Il était impossible, après l’établissement des chrétiens en Palestine, de persister dans une telle attitude. Bon gré, mal gré, il fallut bien laisser les bateaux de Pise et de Gênes collaborer au trafic maritime entre les États croisés de la côte syrienne et l’Occident. Le transport continuel des pèlerins, des renforts militaires, des vivres et approvisionnements de toute sorte, fit de cette navigation une source si abondante de profits, que l’esprit religieux qui avait animé d’abord les marins des deux villes se subordonna à l’esprit commercial. Bientôt ce ne fut plus seulement vers les ports chrétiens mais aussi vers les ports musulmans que se dirigèrent les navires.
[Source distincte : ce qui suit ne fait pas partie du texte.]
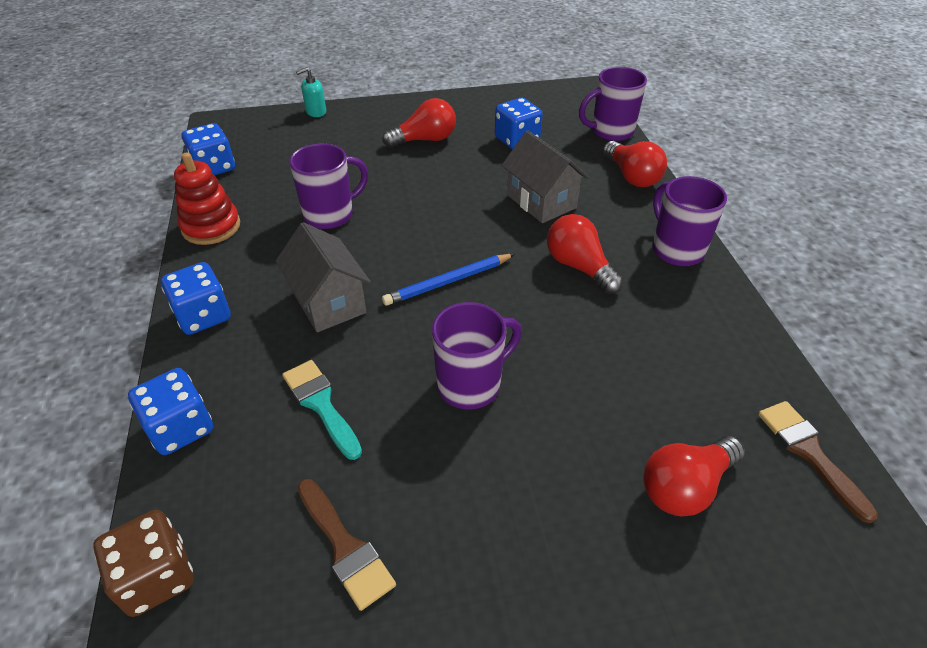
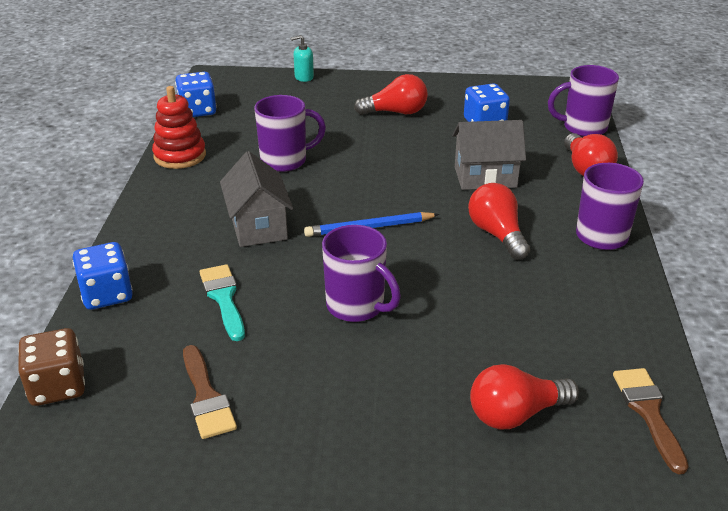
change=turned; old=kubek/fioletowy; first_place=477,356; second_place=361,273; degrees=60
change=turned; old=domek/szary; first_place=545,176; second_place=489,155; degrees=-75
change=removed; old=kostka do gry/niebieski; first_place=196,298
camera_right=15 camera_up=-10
Dès le xiie siècle, ils fréquentent assidûment Kaïrouan, Tunis, Alexandrie. Les Pisans, en 1111, et les Génois, en 1155, obtiennent des privilèges commerciaux à Constantinople. Des colonies vénitiennes, pisanes, génoises s’établissent dans les centres commerciaux du Levant, groupées chacune sous la juridiction de consuls nationaux. Et le mouvement ne tarde pas à gagner de proche en proche. Marseille et Barcelone se mettent en branle à leur tour ; les Provençaux et les Catalans s’aventurent sur les routes ouvertes par les Italiens. Dès la fin du xie siècle, on peut dire que la Méditerranée est reconquise à la navigation chrétienne. Si les Musulmans et les Byzantins font le cabotage sur leurs côtes, la navigation au long cours est tout entière livrée aux Occidentaux. Leurs navires sont partout dans les ports d’Asie et d’Afrique, tandis qu’on ne voit pas de navires grecs ou musulmans dans les ports d’Italie, de Catalogne et de Provence. La deuxième Croisade s’est encore faite par terre, mais la troisième et toutes les suivantes se font par mer. Ce sont de fructueuses entreprises de transports. La quatrième a été bien autre chose encore : elle a été détournée par Venise à son profit et indirectement au profit des autres villes maritimes.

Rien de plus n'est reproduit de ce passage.